The BOJ should buy more long-dated government bonds and a wider variety of risk asset types, including foreign bonds, to achieve 2 to 3 percent inflation, said Koichi Hamada, a special economic adviser to Abe.

The government should revise the BOJ Law that guarantees the central bank's independence, to make it more accountable to the government, said Hamada, professor emeritus of economics at Yale University.

The Nikkei 225 stock average .N225 hit a 21-month high on Thursday and the yen hit a two-year low on expectations that the LDP's business-friendly stance and desire to weaken the yen would shake the world's third-largest economy out of its protracted funk.

"I believe expectations are high. We will work hard so that expectations will not remain just expectations, and that market expectations are realized," Economics Minister Akira Amari told reporters.

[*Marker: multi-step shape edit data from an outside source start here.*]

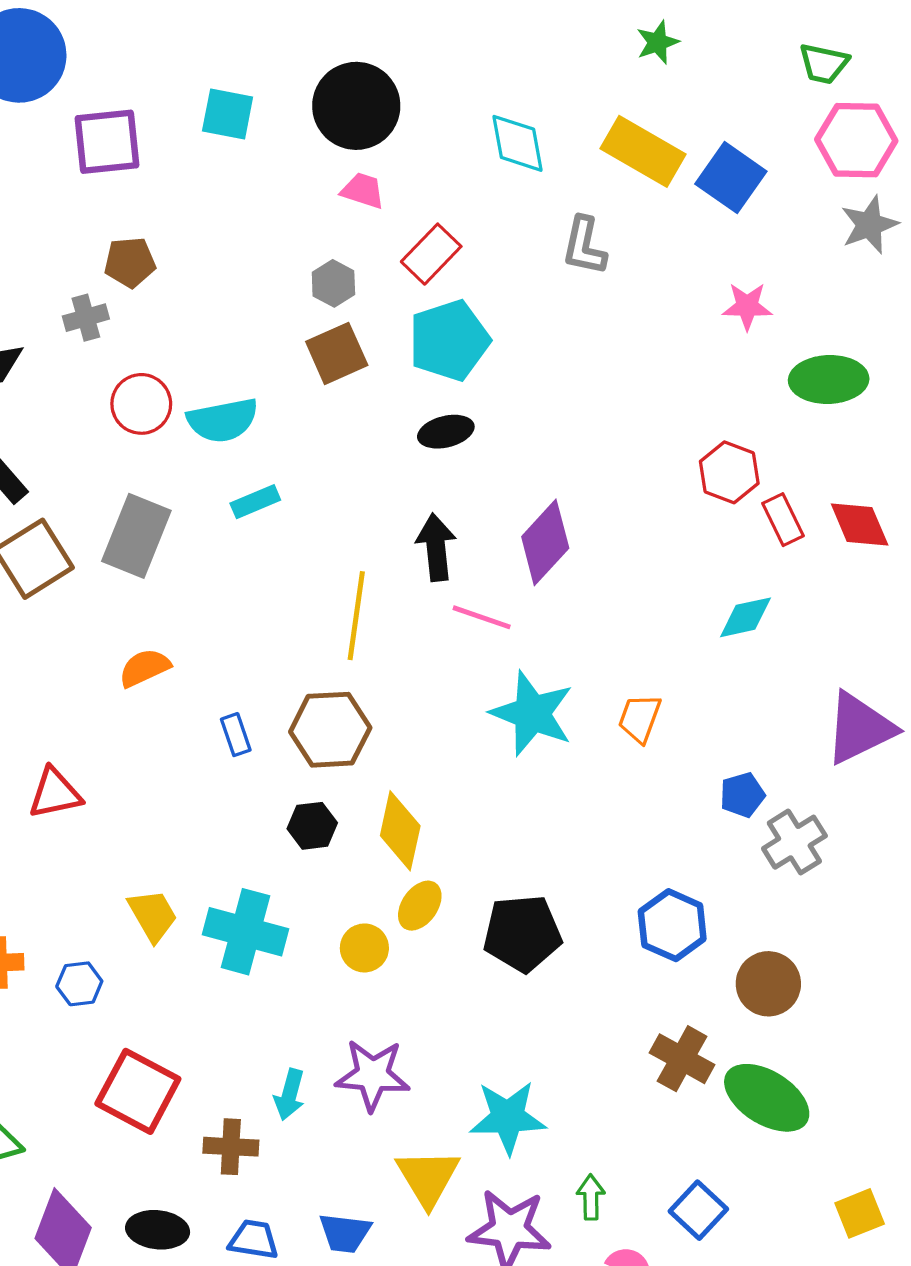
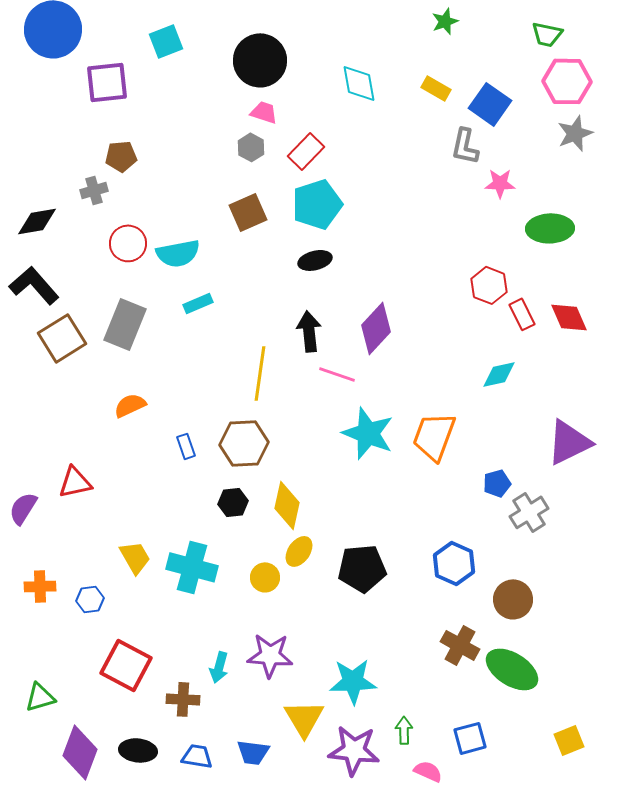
cyan square: (228, 114) -> (166, 41), moved, turned -32
yellow rectangle: (643, 151) -> (436, 88), size x0.6
gray L-shape: (584, 246) -> (465, 146), moved
gray hexagon: (333, 283) -> (251, 147), moved
orange trapezoid: (640, 718) -> (434, 436), size x1.6
blue square: (698, 1210) -> (470, 738), turned 32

Yields on JGBs have also been rising, with the benchmark 10-year yield reaching the highest in more than two months. Should gains in yields continue, that could contribute to unease about Abe's fiscal policy.

Japan's public debt burden, more than twice the size of its $5 trillion economy, piled up during the LDP's more than half a century of almost unbroken rule in Japan.

Now that the LDP is back in power after three years in opposition, investors are looking for signs of how far the LDP will increase spending.

Japan's economy is in a mild recession due to a big slump in exports but is likely to escape next year, economists say.

Crafting bills for fiscal spending to ensure economic recovery is likely to take priority over revising the law to limit the BOJ's independence, but other political parties are also interested in changing the BOJ's mandate.

A small party called Your Party submitted on Thursday a bill to make the BOJ responsible for achieving stable employment and allow it to buy foreign debt, which could draw more attention in the regular session of parliament next year.